Collection entries:
====

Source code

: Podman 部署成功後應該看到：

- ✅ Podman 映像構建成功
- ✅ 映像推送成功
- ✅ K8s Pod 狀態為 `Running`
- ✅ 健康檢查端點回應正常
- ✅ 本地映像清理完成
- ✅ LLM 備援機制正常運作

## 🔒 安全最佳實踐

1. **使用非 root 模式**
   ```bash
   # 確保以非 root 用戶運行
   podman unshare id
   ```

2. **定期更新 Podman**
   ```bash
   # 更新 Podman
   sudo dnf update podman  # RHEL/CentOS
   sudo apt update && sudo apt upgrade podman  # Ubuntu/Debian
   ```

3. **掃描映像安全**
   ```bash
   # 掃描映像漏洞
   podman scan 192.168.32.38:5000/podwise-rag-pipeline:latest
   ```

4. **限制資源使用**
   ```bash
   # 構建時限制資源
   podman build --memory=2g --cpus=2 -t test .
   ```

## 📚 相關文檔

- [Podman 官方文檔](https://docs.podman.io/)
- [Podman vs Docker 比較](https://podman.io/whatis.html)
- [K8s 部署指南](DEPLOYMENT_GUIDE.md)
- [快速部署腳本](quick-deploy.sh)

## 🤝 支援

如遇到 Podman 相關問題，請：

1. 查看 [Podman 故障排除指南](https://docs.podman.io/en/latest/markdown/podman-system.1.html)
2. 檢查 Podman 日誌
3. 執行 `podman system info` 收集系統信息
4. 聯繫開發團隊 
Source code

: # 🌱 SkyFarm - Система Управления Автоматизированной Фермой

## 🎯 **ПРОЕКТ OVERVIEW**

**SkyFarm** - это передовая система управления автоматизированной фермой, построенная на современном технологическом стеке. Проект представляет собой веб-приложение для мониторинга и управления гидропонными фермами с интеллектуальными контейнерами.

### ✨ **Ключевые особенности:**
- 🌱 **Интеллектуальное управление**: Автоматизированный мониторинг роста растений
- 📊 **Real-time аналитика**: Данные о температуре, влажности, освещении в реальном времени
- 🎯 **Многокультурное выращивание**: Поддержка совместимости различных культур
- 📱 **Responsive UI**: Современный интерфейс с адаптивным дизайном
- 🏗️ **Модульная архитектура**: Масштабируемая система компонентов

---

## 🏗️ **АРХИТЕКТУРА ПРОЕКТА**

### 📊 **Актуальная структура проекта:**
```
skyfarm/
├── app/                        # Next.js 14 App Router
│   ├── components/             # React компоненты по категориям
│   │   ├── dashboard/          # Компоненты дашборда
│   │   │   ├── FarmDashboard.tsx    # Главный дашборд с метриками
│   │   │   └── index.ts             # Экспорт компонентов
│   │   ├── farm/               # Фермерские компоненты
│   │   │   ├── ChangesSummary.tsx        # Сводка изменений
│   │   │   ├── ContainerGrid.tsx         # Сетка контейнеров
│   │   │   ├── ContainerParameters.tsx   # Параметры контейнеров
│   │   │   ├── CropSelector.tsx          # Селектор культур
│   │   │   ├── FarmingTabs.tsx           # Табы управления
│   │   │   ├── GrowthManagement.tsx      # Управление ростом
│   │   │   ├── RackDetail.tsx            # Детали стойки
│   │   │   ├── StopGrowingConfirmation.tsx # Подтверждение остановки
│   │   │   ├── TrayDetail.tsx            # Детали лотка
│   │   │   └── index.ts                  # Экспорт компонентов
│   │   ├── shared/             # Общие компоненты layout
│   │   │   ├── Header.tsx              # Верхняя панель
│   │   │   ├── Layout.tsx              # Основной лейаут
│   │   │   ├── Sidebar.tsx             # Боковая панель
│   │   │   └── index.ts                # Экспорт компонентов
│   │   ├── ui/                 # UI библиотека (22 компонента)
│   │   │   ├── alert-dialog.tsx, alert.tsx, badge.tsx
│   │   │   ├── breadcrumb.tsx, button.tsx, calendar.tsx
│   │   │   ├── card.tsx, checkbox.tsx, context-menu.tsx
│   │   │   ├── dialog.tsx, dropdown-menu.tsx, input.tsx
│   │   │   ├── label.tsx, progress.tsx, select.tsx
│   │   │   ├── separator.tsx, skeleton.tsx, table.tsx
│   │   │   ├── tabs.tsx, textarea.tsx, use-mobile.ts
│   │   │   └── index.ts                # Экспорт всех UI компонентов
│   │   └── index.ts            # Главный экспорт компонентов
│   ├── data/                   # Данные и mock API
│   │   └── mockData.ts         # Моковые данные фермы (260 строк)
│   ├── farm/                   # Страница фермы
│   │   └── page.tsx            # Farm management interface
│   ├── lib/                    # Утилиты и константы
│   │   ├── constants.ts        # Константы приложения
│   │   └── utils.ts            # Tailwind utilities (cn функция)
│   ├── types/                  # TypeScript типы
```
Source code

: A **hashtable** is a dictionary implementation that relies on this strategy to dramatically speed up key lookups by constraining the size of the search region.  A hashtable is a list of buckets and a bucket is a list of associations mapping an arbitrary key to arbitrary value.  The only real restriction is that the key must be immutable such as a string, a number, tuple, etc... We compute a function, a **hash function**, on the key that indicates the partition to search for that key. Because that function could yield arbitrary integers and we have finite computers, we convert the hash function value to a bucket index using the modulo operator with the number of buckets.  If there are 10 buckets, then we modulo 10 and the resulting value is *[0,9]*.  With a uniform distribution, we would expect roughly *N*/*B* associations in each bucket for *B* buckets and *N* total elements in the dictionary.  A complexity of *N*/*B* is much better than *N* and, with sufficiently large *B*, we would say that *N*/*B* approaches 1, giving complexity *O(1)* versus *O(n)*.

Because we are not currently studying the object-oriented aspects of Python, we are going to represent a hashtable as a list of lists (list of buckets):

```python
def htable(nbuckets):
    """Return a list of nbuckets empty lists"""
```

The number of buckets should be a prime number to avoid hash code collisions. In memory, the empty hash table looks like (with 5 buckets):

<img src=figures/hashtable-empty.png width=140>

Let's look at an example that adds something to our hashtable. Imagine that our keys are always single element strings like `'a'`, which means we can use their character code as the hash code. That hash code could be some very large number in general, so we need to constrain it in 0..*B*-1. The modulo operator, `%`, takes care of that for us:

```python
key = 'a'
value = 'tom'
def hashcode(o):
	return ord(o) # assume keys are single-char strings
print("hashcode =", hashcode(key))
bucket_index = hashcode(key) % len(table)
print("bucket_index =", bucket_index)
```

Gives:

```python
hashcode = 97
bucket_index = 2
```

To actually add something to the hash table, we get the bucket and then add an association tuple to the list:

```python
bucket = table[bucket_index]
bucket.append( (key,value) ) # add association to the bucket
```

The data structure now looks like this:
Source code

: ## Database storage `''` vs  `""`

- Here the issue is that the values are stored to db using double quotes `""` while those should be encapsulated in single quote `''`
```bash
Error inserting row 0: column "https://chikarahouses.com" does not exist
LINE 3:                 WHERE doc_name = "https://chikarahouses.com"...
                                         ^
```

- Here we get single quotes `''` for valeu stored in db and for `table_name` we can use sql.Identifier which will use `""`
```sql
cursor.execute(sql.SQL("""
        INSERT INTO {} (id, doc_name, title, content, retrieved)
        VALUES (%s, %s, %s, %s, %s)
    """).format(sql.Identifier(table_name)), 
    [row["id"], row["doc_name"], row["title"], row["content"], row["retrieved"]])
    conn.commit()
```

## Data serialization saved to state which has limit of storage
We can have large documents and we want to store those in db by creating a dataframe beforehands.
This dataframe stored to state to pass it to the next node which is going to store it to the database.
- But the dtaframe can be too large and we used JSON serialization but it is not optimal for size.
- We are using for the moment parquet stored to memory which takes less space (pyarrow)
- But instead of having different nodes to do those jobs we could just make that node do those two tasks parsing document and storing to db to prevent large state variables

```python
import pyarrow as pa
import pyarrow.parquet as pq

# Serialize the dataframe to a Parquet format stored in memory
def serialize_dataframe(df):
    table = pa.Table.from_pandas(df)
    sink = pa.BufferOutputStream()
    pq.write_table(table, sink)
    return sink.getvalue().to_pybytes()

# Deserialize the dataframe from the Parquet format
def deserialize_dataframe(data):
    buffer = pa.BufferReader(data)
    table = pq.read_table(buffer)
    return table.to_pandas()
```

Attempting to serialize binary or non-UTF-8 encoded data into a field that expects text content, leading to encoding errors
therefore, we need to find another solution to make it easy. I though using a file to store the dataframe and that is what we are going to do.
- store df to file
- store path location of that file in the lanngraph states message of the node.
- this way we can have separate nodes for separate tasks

====

BRIEF
Counting only lines with the word "list" in them, say how many there are in the entries above, with no other words.

OUTPUT BELOW
4